A part l’aide de l’ONDA et les recettes dérisoires que j’ai récolté de la vente de l’un de mes documentaires à l’ENTV, aucune aide ne m’a été attribuée. J’ai réalisé ce film avec l’aide de l’équipe technique et des comédiens, à ce jour, personne n’a reçu un seul sou, car ils savaient bien que les moyens financiers manquaient cruellement, mais Dieu merci, on a travaillé dans une bonne ambiance. Je vous signale au passage à ce sujet que j’ai introdui un dossier au niveau du ministère de la Culture en 2004 car on m’avait promis de m’aider. Mais en 2007 c’est un rejet que je reçois.

Comment avez-vous procédé au choix des comédiens ?

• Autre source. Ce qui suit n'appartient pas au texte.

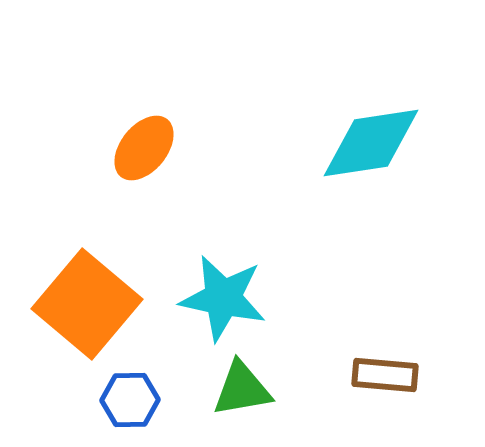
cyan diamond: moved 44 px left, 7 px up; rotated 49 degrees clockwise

Pour commencer je dirai que pour moi l’artiste n’a pas de statut. Il n’y a donc pas de différence entre les  comédiens amateurs et  les professionnels même si je compte dans mon équipe des visages très connus à l’image de Hadjira Oubachir qui a joué dans plusieurs films ainsi que Hamid Ouagrani qui est un chanteur très connu. Pour réunir cette équipe, j’ai dû organiser un casting à l’université de Béjaïa et à la Maison de jeunes de Seddouk afin de dénicher des comédiennes car c’est là que réside le problème étant donné que ce n’est pas facile de trouver des filles pour des rôles dans le cinéma vu nos traditions et coutumes.

 

 

Quelles sont les difficultés que rencontre un réalisateur qui fait  un film en kabyle ?

Rien n’est facile dans le cinéma notamment quand il s’agit du tournage d’un film qui retrace une histoire ancienne ;  alors là les choses se compliquent davantage vu le décor spécifique que cela nécessite ! Notons que les villages kabyles ont beaucoup changé.

Il est presque impossible de trouvé un bon endroit pour tourner une scène sans que le béton ne soit associé ou qu’un poteau électrique ne fasse son apparition.

 

 

Comment s’est déroulée l’avant-première de votre film à la Cinémathèque de Béjaïa ?

Le film a été reçu favorablement lors de sa projection en avant-première à la cinémathèque de Béjaïa et son directeur m’a assuré qu’ils n’ont  jamais vu un tel engouement de la part du public pour une production quelconque depuis quinze (15) ans, chose qui m’a énormément fait plaisir. J’ai aussi projeté mon film à Timezrit avec l’association “Ciné plus” en hommage à Azzedine Meddour, à Ighil Ali en hommage à Taous Amrouche, à Ighzer Amoukrane, en hommage à Malek Bouguermouh.

Les prochaines projections auront lieux au village Beni Djaâd et à Seddouk que le public a réclamé volontiers avec insistance, et finalement à la salle El Mouggar en été probablement. Le film sortira aussi en France.

Avec qui comptez-vous sortir et distribuer ce film en France?

Probablement avec Akfadou Production étant donné que le patron de cette boite que j’ai eu au téléphone m’a donné son accord de principe, reste maintenant à discuter les négociations sur le contrat et autres détails.

 

 

D’autres projets en vue ?

Oui, les projets ne manquent pas. Actuellement j’ai quatre scénarios : entre autres un court métrage de 26 minutes et un feuilleton de 15 épisodes de 52 minutes chacun de Rachid Smaili consacré à la guerre d’Algérie ou je compte reconduire l’équipe qui a joué dans La malédiction et d’autres comédiens au besoin, mais pour ce faire j’attends toujours les subventions nécessaires, car je ne compte pas le lancer sans le montage financier.

 

 

Un mot pour conclure

Il y a une nouvelle génération de cinéastes qu’il faut prendre en charge et rendre au 7e Art sa place dans notre pays, étant donné que les volontés et talents existent pour redorer le blason de notre culture et continuer sur les traces de Azzedine Meddour, Lakhdar Hamina et Dda Abderrahmane. En ce qui me concerne, je dirais que le cinéma c’est ma vie tout simplement.